A friend of the accident pilot reported often acting as safety pilot when the accident pilot practiced instrument approaches, but the two pilots had not flown together in 2021 due to the Covid pandemic. The friend was not aware of another safety pilot with whom the accident pilot flew in 2021, and also was not aware of the accident pilot using a flight simulator during the time preceding the accident. The accident pilot’s logbook had no recent entries for practice approaches.
The NTSB’s investigation found no preaccident mechanical failures or malfunctions with the airplane or engine were observed that would have precluded normal operation.
Probable Cause
The NTSB determined the probable cause(s) of this accident to include: “The pilot’s loss of airplane control due to spatial disorientation during final approach, which led to a spiral dive that overstressed the airplane and resulted in an in-flight breakup.”

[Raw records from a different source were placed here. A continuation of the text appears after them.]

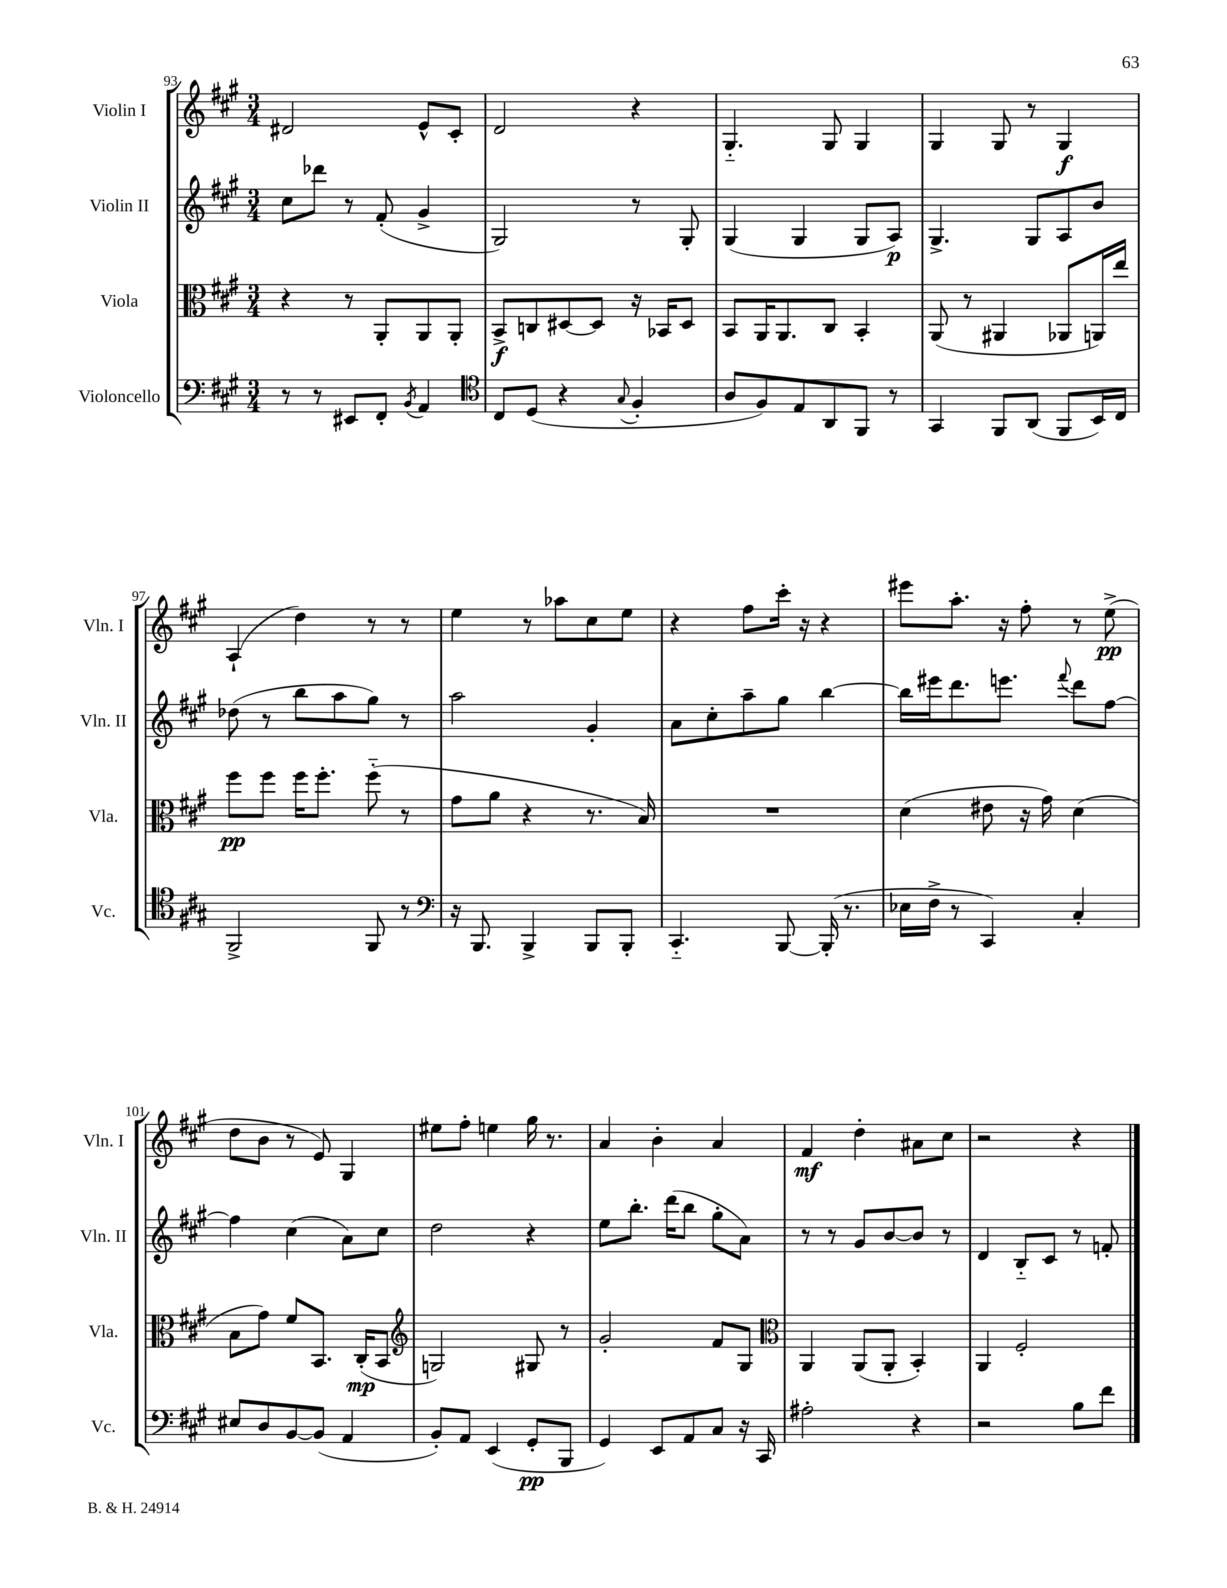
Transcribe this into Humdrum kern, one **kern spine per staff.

**kern	**dynam	**kern	**dynam	**kern	**dynam	**kern	**dynam
*part4	*part4	*part3	*part3	*part2	*part2	*part1	*part1
*staff4	*staff4	*staff3	*staff3	*staff2	*staff2	*staff1	*staff1
*I"Violoncello	*	*I"Viola	*	*I"Violin II	*	*I"Violin I	*
*I'Vc.	*	*I'Vla.	*	*I'Vln. II	*	*I'Vln. I	*
*clefF4	*	*clefC3	*	*clefG2	*	*clefG2	*
*k[f#c#g#]	*	*k[f#c#g#]	*	*k[f#c#g#]	*	*k[f#c#g#]	*
*M3/4	*	*M3/4	*	*M3/4	*	*M3/4	*
=93	=93	=93	=93	=93	=93	=93	=93
8r	.	4r	.	8cc#\L	.	2d#X/	.
8r	.	.	.	8ddd-X\J	.	.	.
8EE#X/L	.	8r	.	8r	.	.	.
8FF#'/J	.	8AA'/L	.	(8f#'/	.	.	.
8qBB/	.	.	.	.	.	.	.
4AA/	.	8AA/	.	4g#^/	.	8e^^/L	.
.	.	8AA'/J	.	.	.	8c#'/J	.
=94	=94	=94	=94	=94	=94	=94	=94
*clefC4	*	*	*	*	*	*	*
8C#/L	.	8BB^/L	f	2G#/)	.	2d/	.
(8D/J	.	8Cn/	.	.	.	.	.
4r	.	[8D#X/	.	.	.	.	.
.	.	8D#/J]	.	.	.	.	.
8qqG#/	.	.	.	.	.	.	.
4F#'/	.	16r	.	8r	.	4r	.
.	.	16BB-X/KL	.	.	.	.	.
.	.	8D#/J	.	8G#'/	.	.	.
=95	=95	=95	=95	=95	=95	=95	=95
8A/L	.	8BB/L	.	(4G#/	.	4.G#/	.
8F#/)	.	16AA/K	.	.	.	.	.
.	.	8.AA/	.	.	.	.	.
8E/	.	.	.	4G#/	.	.	.
8AA/	.	8C#/J	.	.	.	8G#/	.
8FF#/J	.	4BB'/	.	8G#/L	.	4G#/	.
8r	.	.	.	8A/J)	p	.	.
=96	=96	=96	=96	=96	=96	=96	=96
4GG#/	.	(8AA/	.	4.G#^/	.	4G#/	.
.	.	8r	.	.	.	.	.
8FF#/L	.	4AA#X/	.	.	.	8G#/	.
(8AA/J	.	.	.	8G#/L	.	8r	.
8FF#/L	.	8AA-X/L	.	8A/	.	4G#/	f
16BB/L)	.	16AAn/L)	.	8b/J	.	.	.
16C#/JJ	.	16ee/JJ	.	.	.	.	.
!!LO:LB:g=z
=97	=97	=97	=97	=97	=97	=97	=97
2FF#^/	.	8ff#\L	pp	(8dd-X\	.	(4A`/	.
.	.	8ff#\J	.	8r	.	.	.
.	.	16ff#\KL	.	8bb\L	.	4dd\)	.
.	.	8.ff#'\J	.	.	.	.	.
.	.	.	.	8aa\	.	.	.
8FF#/	.	(8ff#\	.	8gg#\J)	.	8r	.
8r	.	8r	.	8r	.	8r	.
=98	=98	=98	=98	=98	=98	=98	=98
*clefF4	*	*	*	*	*	*	*
16r	.	8g#\L	.	2aa\	.	4ee\	.
8.BBB/	.	.	.	.	.	.	.
.	.	8a\J	.	.	.	.	.
4BBB^/	.	4r	.	.	.	8r	.
.	.	.	.	.	.	8aa-X\L	.
8BBB/L	.	8.r	.	4g#'/	.	8cc#\	.
8BBB'/J	.	.	.	.	.	8ee\J	.
.	.	16B/)	.	.	.	.	.
=99	=99	=99	=99	=99	=99	=99	=99
4.CC#/	.	2.r	.	8a\L	.	4r	.
.	.	.	.	8cc#'\	.	.	.
.	.	.	.	8aa~\	.	8ff#\L	.
[8BBB/	.	.	.	8gg#\J	.	16ccc#'\Jk	.
.	.	.	.	.	.	16r	.
(16BBB'/]	.	.	.	[4bb\	.	4r	.
8.r	.	.	.	.	.	.	.
=100	=100	=100	=100	=100	=100	=100	=100
16E-X\LL	.	(4d\	.	16bb\LL]	.	8eee#X\L	.
16F#^\JJ	.	.	.	16eee#X\J	.	.	.
8r	.	.	.	8.ddd\	.	8.aa'\J	.
4CC#/)	.	8e#X\	.	.	.	.	.
.	.	.	.	8.eeen\J	.	16r	.
.	.	16r	.	.	.	8ff#'\	.
.	.	16g#\)	.	.	.	.	.
.	.	.	.	8qqfff#/	.	.	.
4C#'/	.	(4d\	.	8ddd\L	.	8r	.
.	.	.	.	[8ff#\J	.	(8ee^\	pp
!!LO:LB:g=z
=101	=101	=101	=101	=101	=101	=101	=101
8E#X/L	.	8B\L	.	4ff#\]	.	8dd\L	.
8D/	.	8g#\J)	.	.	.	8b\J	.
[8BB/	.	8f#/L	.	(4cc#\	.	8r	.
(8BB/J]	.	8.BB/J	.	.	.	8e/)	.
4AA/	.	.	.	8a\L)	.	4G#/	.
.	.	(16C#'/KL	mp	.	.	.	.
.	.	8BB/J	.	8cc#\J	.	.	.
=102	=102	=102	=102	=102	=102	=102	=102
*	*	*clefG2	*	*	*	*	*
8BB'/L)	.	2Gn/)	.	2dd\	.	8ee#X\L	.
8AA/J	.	.	.	.	.	8ff#'\J	.
(4EE/	.	.	.	.	.	4een\	.
8GG#'/L	pp	8G#X/	.	4r	.	16gg#\	.
.	.	.	.	.	.	8.r	.
8BBB/J	.	8r	.	.	.	.	.
=103	=103	=103	=103	=103	=103	=103	=103
4GG#/)	.	2g#'/	.	8ee\L	.	4a/	.
.	.	.	.	8.bb'\J	.	.	.
8EE/L	.	.	.	.	.	4b'\	.
.	.	.	.	(16ddd\KL	.	.	.
8AA/	.	.	.	8bb\J	.	.	.
8C#/J	.	8f#/L	.	8gg#'\L	.	4a/	.
16r	.	8G#/J	.	8a\J)	.	.	.
16CC#/	.	.	.	.	.	.	.
=104	=104	=104	=104	=104	=104	=104	=104
*	*	*clefC3	*	*	*	*	*
2A#X'\	.	4AA/	.	8r	.	4f#/	mf
.	.	.	.	8r	.	.	.
.	.	(8AA/L	.	8g#/L	.	4dd'\	.
.	.	8AA'/J	.	[8b/	.	.	.
4r	.	4BB'/)	.	8b/J]	.	8a#X\L	.
.	.	.	.	8r	.	8cc#\J	.
=105	=105	=105	=105	=105	=105	=105	=105
2r	.	4AA/	.	4d/	.	2r	.
.	.	2F#'/	.	8B/L	.	.	.
.	.	.	.	8c#/J	.	.	.
8B\L	.	.	.	8r	.	4r	.
8f#\J	.	.	.	8fn'/	.	.	.
==	==	==	==	==	==	==	==
*-	*-	*-	*-	*-	*-	*-	*-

The NTSB noted, “While the pilot was flying the final approach, several of his radio transmissions to ATC were either delayed or disjointed, indicating that the pilot was task-saturated. The performance study showed that, when the airplane made the series of turns while on final approach, erratic altitude and airspeed fluctuations occurred. These airspeed and altitude fluctuations and the tight spiraling turn that began afterward were consistent with the pilot becoming spatially disoriented due to the lack of visual references while the airplane was operating in IMC. The pilot’s spatial disorientation led to his loss of airplane control.”